Automatic reconstruction of 3D structures in single
particle analyses
Kiyoshi Asai, National Institute of Advance Industrial
Science and Technology, Japan
Single particle analysis is a method for building 3D structures of particles by estimating the projection angles of their randomly oriented electron microscopic images. An overview of an automated system for single particle analyses, which has been developed after solving the 3D structure of sodium channel protein, is given.
On haplotype reconstruction for diploid populations
Jian Zhang, EURANDOM, Netherlands
The problem of inferring haplotype pairs directly from the unphased genotype data is crucial for haplotype-based disease gene discovery by whole genome linkage disequilibrium (LD) mapping and/or haplotype-based candidate gene analysis. Several in silico approaches have been described. However, none of them is directly based on the likelihood of haplotype. This makes it rather difficult to understand the relationships between these methods and therefore to develop more efficient ones. In this work, we introduce the general complete-data-likelihood framework and the new concept of `haplotype likelihood', which appear useful to avoid some limitations of the expectation-maximization (EM) and Clark methods. Based on these likelihood, we develop two kinds of estimators, called the maximum haplotype-likelihood (MHL) estimator and its Bayesian version. The MHL is different from the others in that it predicts the most likely haplotype pair for each individual in a given sample by using the haplotype likelihood and a new algorithm called block-wise evolutionary Monte Carlo algorithm. Like the coalescence-based and Bayesian segmentation approaches, our method improves the EM and Clark methods significantly in terms of error rate or capacity for handling a large number of ambiguous loci. We find that among all existing approaches, although the coalescence-based approach has the best performance under the coalescent model, our method can yield the lowest error rate for the heterogeneous genotype data like the ACE data for which the coalescent model may not be suitable. This is based on a joint work with Karla Koepke, Faming Liang, Margret R. Hoehe, Martin Vingron.

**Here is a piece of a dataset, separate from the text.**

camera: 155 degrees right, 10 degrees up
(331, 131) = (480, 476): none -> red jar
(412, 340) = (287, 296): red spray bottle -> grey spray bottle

Optimal adaptive designs and clinical research
William F. Rosenberger, University of Maryland, USA
We explore the reasons behind using equal allocation to competing treatments in gene therapy clinical trials. In particular, we derive the optimal allocation ratio for maximizing the expected number of treatment successes, while preserving power of the clinical trial. Since this allocation depends on unknown parameters, we explore different response-adaptive randomization procedures to achieve this allocation. We illustrate with a gene therapy trial in cystic fibrosis.